Die ganz allgemein in Umlauf gebrachte Vorstellung, daß Wladimir die ersten revolutionären Impulse vom terroristischen Bruder erhielt, scheint so sehr aus der ganzen Situation hervorzugehen, daß sie überhaupt keines Beweises bedarf. Tatsächlich ist auch diese Hypothese falsch. Alexander gab keinem der Familienmitglieder Zutritt zu seiner inneren Welt, am allerwenigsten Wladimir. „Das waren“, wie Jelisarowa sagt, „zweifellos jede in ihrer Art sehr scharf umrissene, aber absolut verschiedene Individualitäten.“ Eine vergleichende Charakteristik der beiden Brüder drängt sich uns hier, wenn wir dabei auch in bezug auf den jüngeren ein wenig vorzugreifen riskieren, durch den Gang unseres Berichtes auf. Der radikale Literat Wodowosow, der Alexander in Petersburg kennenlernte und dann oft die Uljanows in Samara besuchte, schrieb viele Jahre später, schon als antisowjetischer Emigrant, daß die „selten gute“ Familie Uljanow „in zwei klar ausgeprägte Typen“ zerfiel: der eine, dessen bester Repräsentant Alexander war, mit ovalem, blassem Gesicht und nachdenklichen, forschenden Augen, gewann einen durch seine jugendliche Frische und Beseeltheit. Der andere, Wodowosow verhaßte Typ, fand seinen vollkommensten Ausdruck in Wladimir: „Das ganze Gesicht überraschte durch irgendeine Mischung von Verstand und Grobheit, ich möchte sagen, irgendeiner Tierhaftigkeit. In die Augen sprang die Stirn – gescheit, aber dachförmig. Die fleischige Nase. Wladimir Iljitsch war mit 21, 22 Jahren fast vollkommen glatzköpfig.“ Diese offenbar durch die Vorbilder Ormuzd und Ahriman inspirierte Gegenüberstellung ist keine ausschließliche Spezialität Wodowosows. Kerenskij der Jüngere, der übrigens keinen der Brüder persönlich kannte – er war sechs Jahre alt, als Wiadimir das Gymnasium beendete –, nennt sie „moralische Antipoden“: dem „bezaubernden und glänzenden“ Alexander steht Wladimir als „unübertrefflicher Zyniker“ gegenüber. Ungefähr dieselben Farben verwendet unter anderen auch der Simbirsker Literat Tschirikow: die aufrichtige oder angebliche Sympathie für den älteren Bruder soll dem Haß gegen den jüngeren größeres Gewicht verleihen. Aber die Gegnüberstellung selbst ist nicht erfunden; in ihr kann man unschwer die durch Feindschaft verzerrte Widerspiegelung eines wirklichen Kontrastes erkennen.

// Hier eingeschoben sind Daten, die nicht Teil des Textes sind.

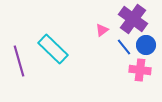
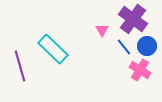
pink triangle: rotated 24 degrees counterclockwise
blue circle: moved 1 px right, 1 px down
purple line: moved 1 px right, 5 px down
pink cross: rotated 25 degrees clockwise
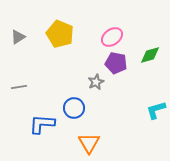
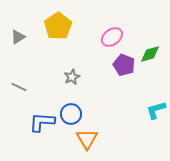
yellow pentagon: moved 2 px left, 8 px up; rotated 16 degrees clockwise
green diamond: moved 1 px up
purple pentagon: moved 8 px right, 2 px down; rotated 10 degrees clockwise
gray star: moved 24 px left, 5 px up
gray line: rotated 35 degrees clockwise
blue circle: moved 3 px left, 6 px down
blue L-shape: moved 2 px up
orange triangle: moved 2 px left, 4 px up
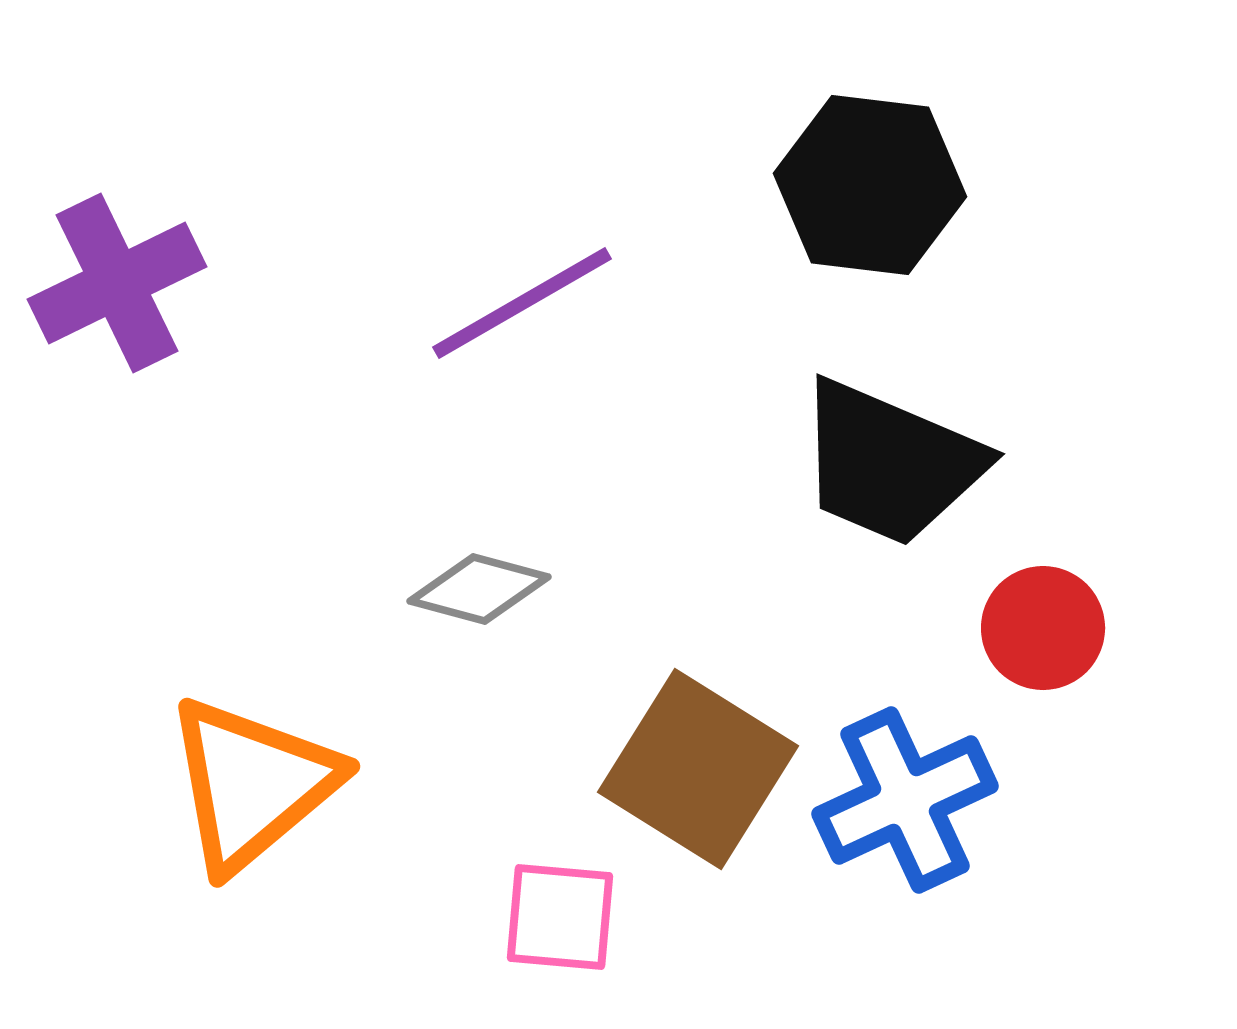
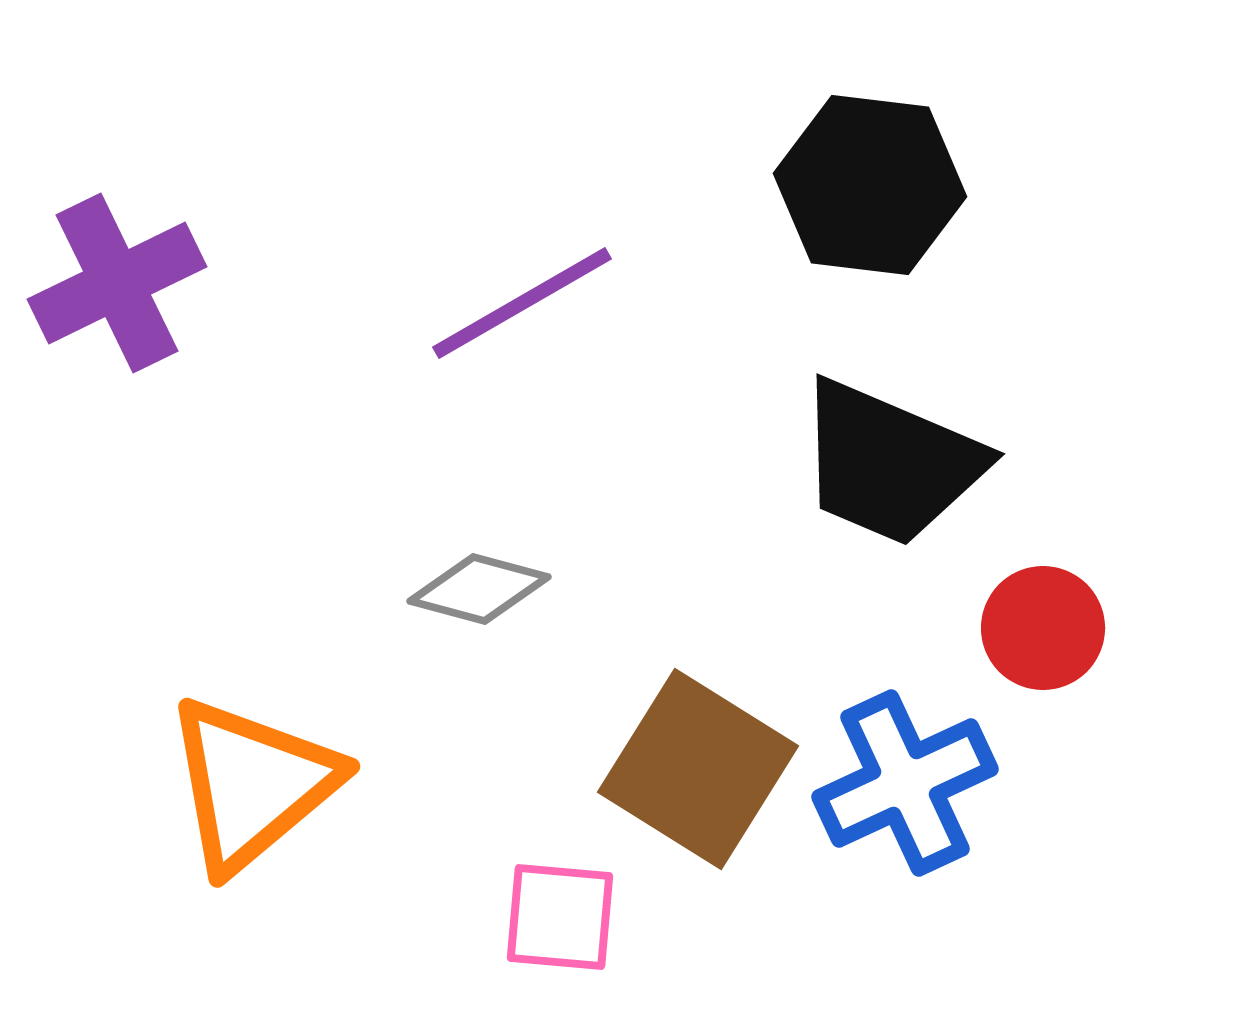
blue cross: moved 17 px up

„Die Verschiedenheit der Natur der beiden Brüder“, schreibt Jelisarowa, „zeigte sich schon in der Kindheit, und nahestanden sie einander niemals.“ Wolodja hatte für Sascha „grenzenlose Hochachtung“, aber die Sympathie Saschas genoß er offenbar nie (Jelisarowa drückt das vorsichtiger aus: „Die weit größere Sympathie Saschas genoß unter den jüngeren Olja“). Auf Grund von bruchstückweisen Erzählungen ihres Mannes, die ihr schlecht im Gedächtnis geblieben waren, versuchte Krupskaja in einigen Zeilen die Beziehungen der Brüder in ihrer Jugend zu beleuchten: „Sie hatten in vielem einen gemeinsamen Geschmack; beide hatten das Bedürfnis, lange allein zu bleiben ... Sie wohnten gewöhnlich zusammen ... und wenn irgendwer von den zahlreichen jungen Leuten zu ihnen kam ..., war eine Lieblingsphrase der Knaben: ‚Beglückt uns mit eurer Abwesenheit‘.“ Schon diese „Lieblingsphrase“ bezeugt unfehlbar, daß Krupskaja keine klare Vorstellung vom Charakter Alexanders und der Beziehung zwischen den Brüdern hat. „Beglückt uns mit eurer Abwesenheit“ – so konnte Wladimir durchaus sprechen. Aber Alexander, der kein gehässiges Wort ertragen konnte, hätte dabei nur die Stirn gerunzelt.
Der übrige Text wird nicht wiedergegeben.